▸ WHAT THE TASK ASKS
Please copy these lines, swapping every "phylum" for "division" and changing nothing else. Leave the pictures out.

▸ RECORDS FOR PROCESSING
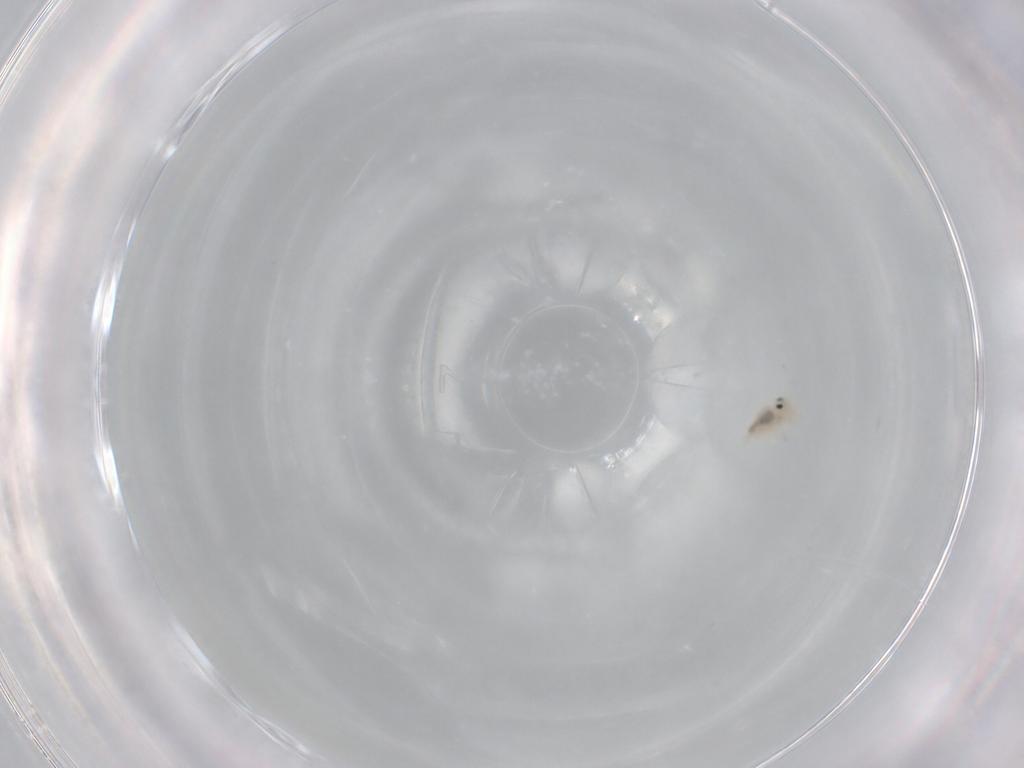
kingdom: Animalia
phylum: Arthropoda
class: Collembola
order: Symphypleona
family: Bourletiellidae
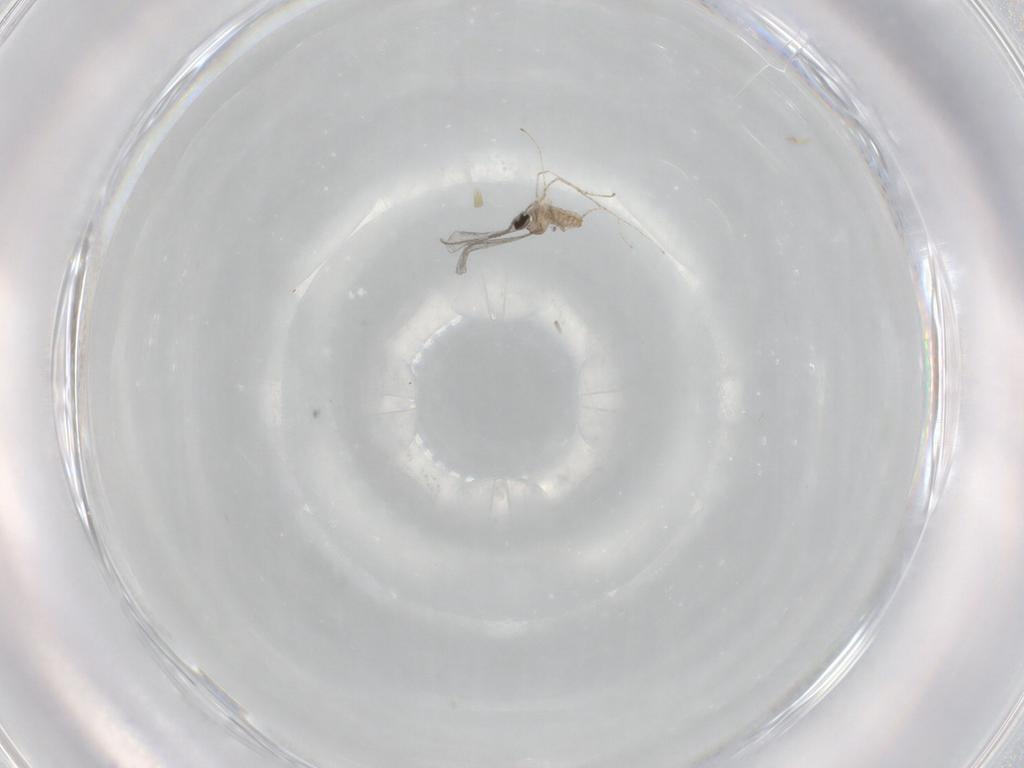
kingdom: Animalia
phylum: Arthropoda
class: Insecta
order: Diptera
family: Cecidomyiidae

▸ REPLY
kingdom: Animalia
division: Arthropoda
class: Collembola
order: Symphypleona
family: Bourletiellidae
kingdom: Animalia
division: Arthropoda
class: Insecta
order: Diptera
family: Cecidomyiidae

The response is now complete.